Он познакомил меня со своими друзьями. Мы ходили в кино, ездили на озеро, много гуляли. Однажды ехали в машине, я никогда заранее не знала наших планов:
— Мы куда сегодня?
— Ко мне, — это прозвучало твердо и однозначно.
— А родители? — робко уточнила я.
— На даче, — ответил он и включил музыку громче, забрав возможность задать следующий вопрос.
На повышенной громкости певица выводила: «…там мы эту девочку… Liebe, liebe, amore, amore…», отвечая на мой незаданный вопрос.
Наши отношения продолжались. Для меня это была самая важная часть жизни. Я была доверху заполнена своим чувством к нему, а он позволял мне быть рядом тогда, когда ему это удобно. Он грамотно построил наши отношения в формате своего комфорта, и мне ничего не оставалось кроме как подстроиться. Он не всегда отвечал на мои звонки, а если и отвечал, то коротко: «Занят, перезвоню». И действительно перезванивал. Перезванивал тогда, когда ему удобно. Через час. Или через месяц. Весь этот час или месяц я практически ежеминутно проверяла экран телефона — не звонил? Я хорошо помню этот телефон. Небольшого размера, красный пластиковый корпус в черной рамке. Серые резиновые клавиши с белыми цифрами. Потертые разрывы кружков у цифры восемь. Восьмерка похожа на зеркальное отображение тройки. И трещина на черной рамке корпуса в нижнем правом углу. Я так ясно помню тот телефон, потому что смотрела на него бесконечно.
Мы закончили университет. Получили дипломы и нашли работу. Я — на заводе. Он — в исполкоме. Я переехала из студенческого общежития в заводское. Он переехал из квартиры родителей в отдельную. Наши отношения продолжались в таком же непонятном формате. Из этого периода я помню состояние абсолютного счастья, когда находилась рядом с ним. И абсолютного несчастья, когда его рядом не было. Засыпать с улыбкой на его плече. Реветь взахлеб, потому что он обещал позвонить и не позвонил.

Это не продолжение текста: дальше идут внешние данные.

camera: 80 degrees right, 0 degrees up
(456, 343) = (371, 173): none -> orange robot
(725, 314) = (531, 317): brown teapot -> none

Я никогда не знала, когда он позвонит и что скажет: «жди, скоро буду» или «собирайся, скоро за тобой заеду». Это неудобно, но претензий я не предъявляла. Я понимала, что такой формат отношений, когда он делает всё, как хочет, а я просто с этим соглашаюсь — единственно возможный. Но у меня всегда был готов ужин на случай «скоро буду» и наряд на случай «собирайся, скоро заеду».

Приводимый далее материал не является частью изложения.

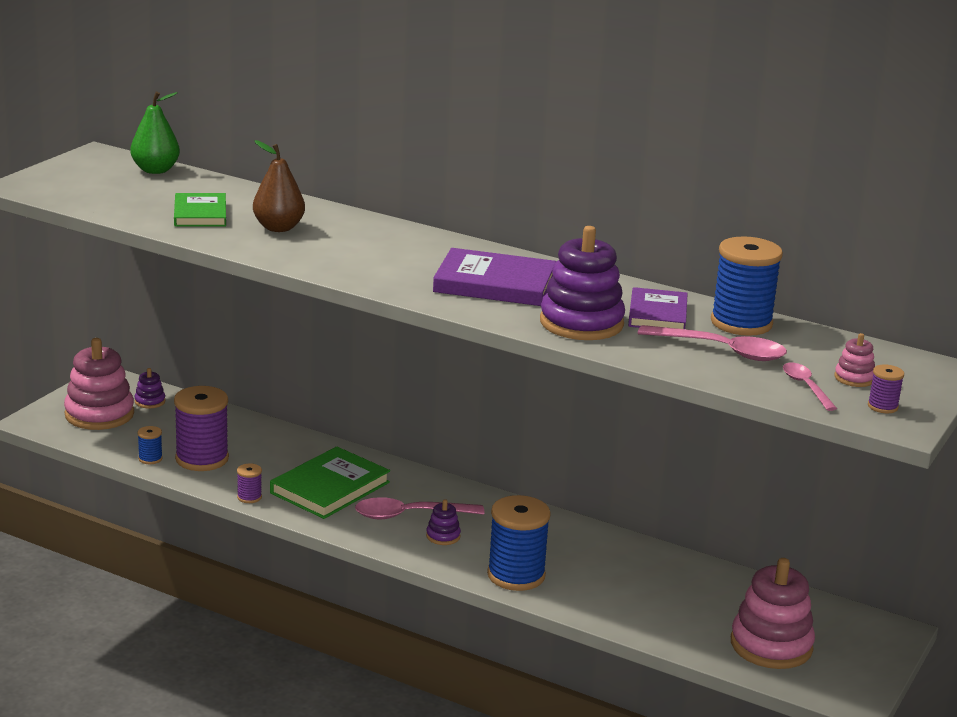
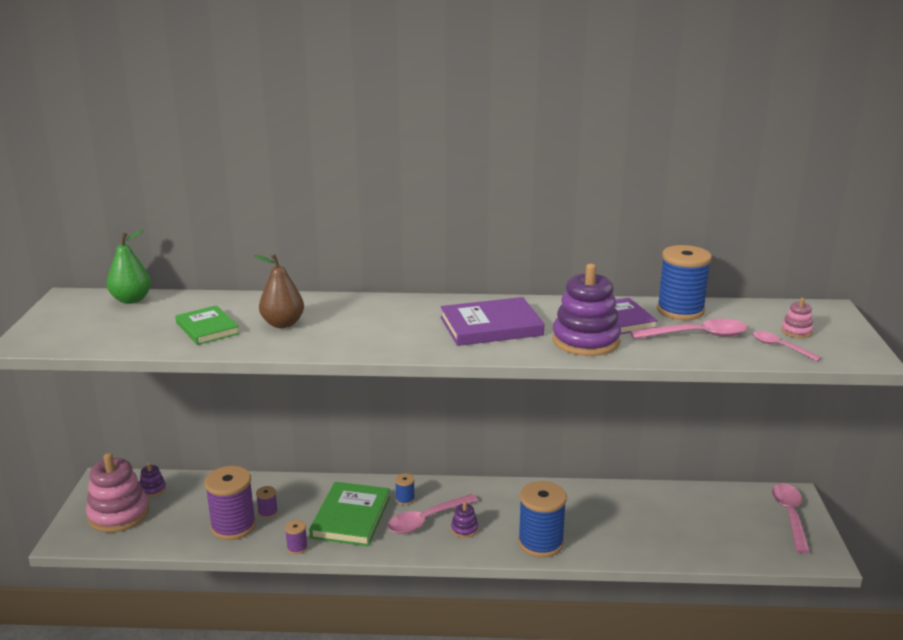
camera: 25 degrees left, 0 degrees up
(150, 459) = (191, 541): blue spool -> blue spool (405, 499)
(771, 645) = (742, 535): pink stacking toy -> none
(860, 647) = (790, 516): none -> pink spoon
(882, 406) = (840, 347): purple spool -> purple spool (268, 512)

Я помню время, когда работала над сложным проектом. Я тогда много работала. Заполняла работой время без него. Его звонок и короткое «скоро заеду». Я не знала куда, и как надолго. Сложила документы по проекту в сумку, надеясь посмотреть то ли ночью, то ли утром. Мы поехали к его друзьям. Переполненное кафе, шумная компания, громкая музыка, много смеха и танцев. Очень мало еды, и очень много спиртного. Еще почему-то запомнилось, что алкоголь стоил дешево, а напитки дорого. То ли поздней ночью, то ли ранним утром мы выходили из кафе. Я положила сумку на подоконник, он набросил пальто мне на плечи, крепко обнял двумя руками — секундная пауза публичного объятия растянувшегося на вечность. Я слегка повернула голову, прижалась виском к его переносице и скулой чувствовала горбинку его носа. Мы одновременно вздохнули — шумный вдох счастья, немного более долгий и глубокий, с короткой паузой перед выдохом. Абсолютное счастье. Он подал мне сумку с подоконника, ручка бесшумно оторвалась. Сумка безвольно повисла на одной ручке, документы с легким шелестом рассыпались по потертому, в царапинах паркету. Присев, я собирала в неровную стопку рассыпавшиеся листы. Затем неуклюже, неловко загибая страницы, пыталась засунуть их в широкий карман сумки, листы мялись, торчали неровными краями. Утром я не смотрела документы. Я пришивала ручку большой иголкой с суровой ниткой.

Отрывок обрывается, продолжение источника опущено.